We've tested Linked Clones on small scale for a lab environment and it's working pretty well (not using VMware View). We're not even using an enterprise level SANs (high performance/etc), standard HP SAN. Linked Clones in VMware View basically allows you to take a single pristine copy of a Master Virtual Machine and allow you to deploy many Linked Clones copy from this single master. The way it works in VMware View as I understand it is, you bring in a Master VM, install VMware Tools and View Agent and then snapshot the VM in it's offline mode. Then what happens is a "Replica" VM is basically copied which acts like a mini-master and then Linked Clones are snapshotted off of that replica. This allows you to deploy say 10 Linked Clones who's reads will go back ot the mini-master and all writes (deltas) will go back to their respective Linked Clones. In terms of performance, I too can't speak on a large scale, it would depend on the SAN and other environmental variables. There is an option in VMware View for a given pool to allow you to basically wipe the deltas after a user has logged off, this would take care of the issue of snapshot growing too large over time.

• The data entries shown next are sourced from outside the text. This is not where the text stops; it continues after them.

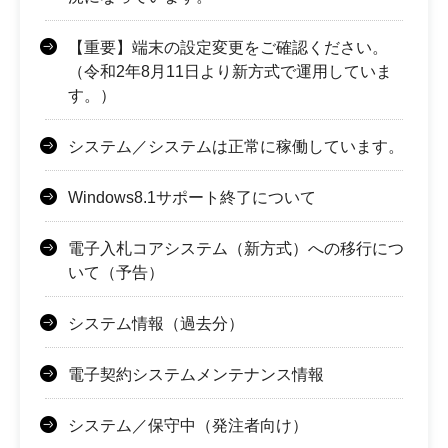
【重要】端末の設定変更をご確認ください。
（令和2年8月11日より新方式で運用していま
す。）
システム／システムは正常に稼働しています。
Windows8.1サポート終了について
電子入札コアシステム（新方式）への移行につ
いて（予告）
システム情報（過去分）
電子契約システムメンテナンス情報
システム／保守中（発注者向け）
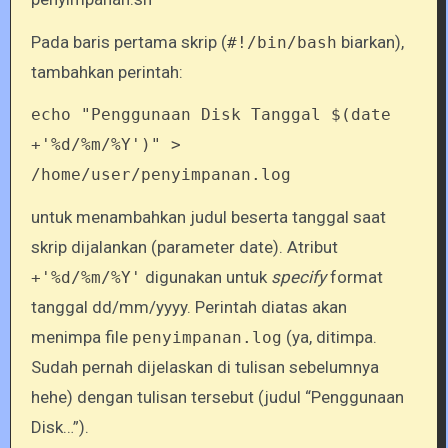
Pada baris pertama skrip (
biarkan),
#!/bin/bash
tambahkan perintah:
echo "Penggunaan Disk Tanggal $(date
+'%d/%m/%Y')" >
/home/user/penyimpanan.log
untuk menambahkan judul beserta tanggal saat
skrip dijalankan (parameter date). Atribut
digunakan untuk
specify
format
+'%d/%m/%Y'
tanggal dd/mm/yyyy. Perintah diatas akan
menimpa file
(ya, ditimpa.
penyimpanan.log
Sudah pernah dijelaskan di tulisan sebelumnya
hehe) dengan tulisan tersebut (judul “Penggunaan
Disk…”).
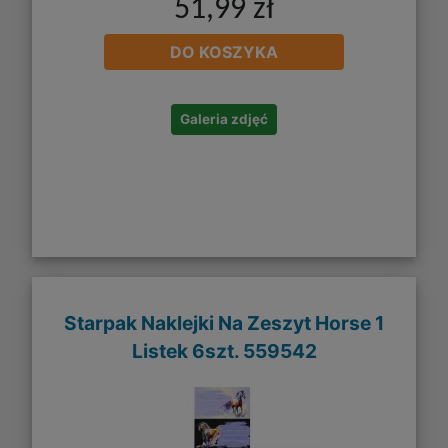
51,99 zł
DO KOSZYKA
Galeria zdjęć
Starpak Naklejki Na Zeszyt Horse 1
Listek 6szt. 559542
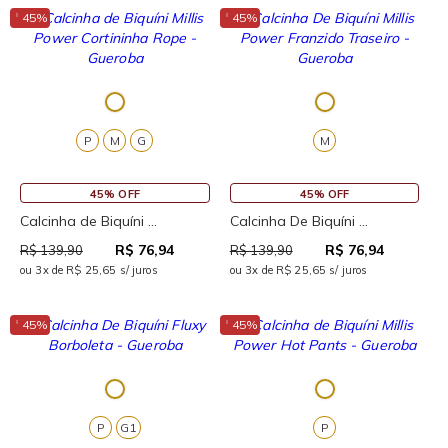
↓
↓
45%
45%
P
M
G
M
45% OFF
45% OFF
Calcinha de Biquíni ...
Calcinha De Biquíni ...
R$ 76,94
R$ 76,94
R$ 139,90
R$ 139,90
ou 3x de R$ 25,65 s/ juros
ou 3x de R$ 25,65 s/ juros
↓
↓
45%
45%
P
G1
P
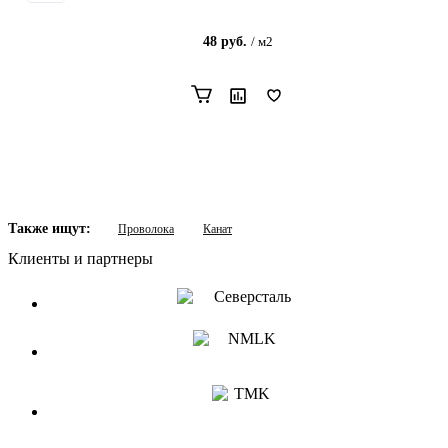
48
руб.
/
м2
Также ищут:
Проволока
Канат
Клиенты и партнеры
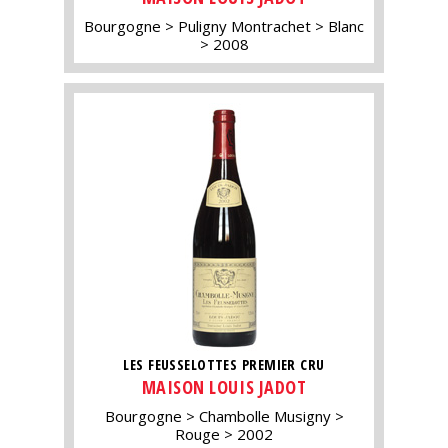
Bourgogne
Puligny Montrachet
Blanc
2008
LES FEUSSELOTTES PREMIER CRU
MAISON LOUIS JADOT
Bourgogne
Chambolle Musigny
Rouge
2002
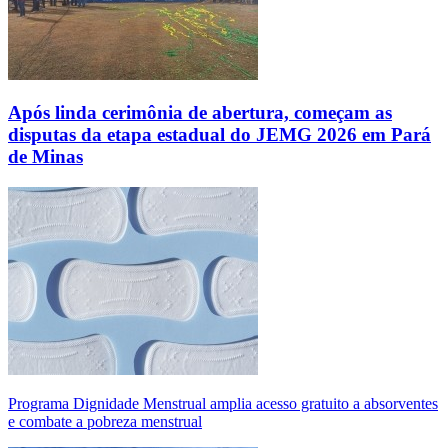
Após linda cerimônia de abertura, começam as
disputas da etapa estadual do JEMG 2026 em Pará
de Minas
Programa Dignidade Menstrual amplia acesso gratuito a absorventes
e combate a pobreza menstrual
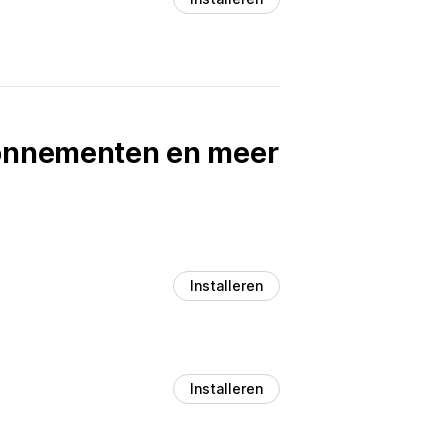
bonnementen en meer
Installeren
Installeren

I believe it's been mentioned a few times but for Linked Clones to really take off, folder redirection and application virtualization needs to be utilized to really get this concept going. You still have the issue of updating your Master and having to redeploy when you have to run patching on your Virtual Machine which per VMware View they're calling this "recomposing, reblance, etc". I'm still not sure of the technical details, but I assume the Linked Clones have to be redeploy, they will not automatically get updated to the current active Linked Clones since their base image could have changed and any changes written by the delta could expect certain things out of the base OS. Linked Clones is not a new technology, it's been around since the early days of VMware products, but View gives is a new way of deploying and managing Linked Clones in a larger scale.

I can't speak to Xen either, hopefully this answers some of your questions

snowmizer
Enthusiast
Enthusiast

Thanks for the replies. You both provided helpful information. I guess the best way for me to determine what's going to work best in our environment is to try both products and see how they perform.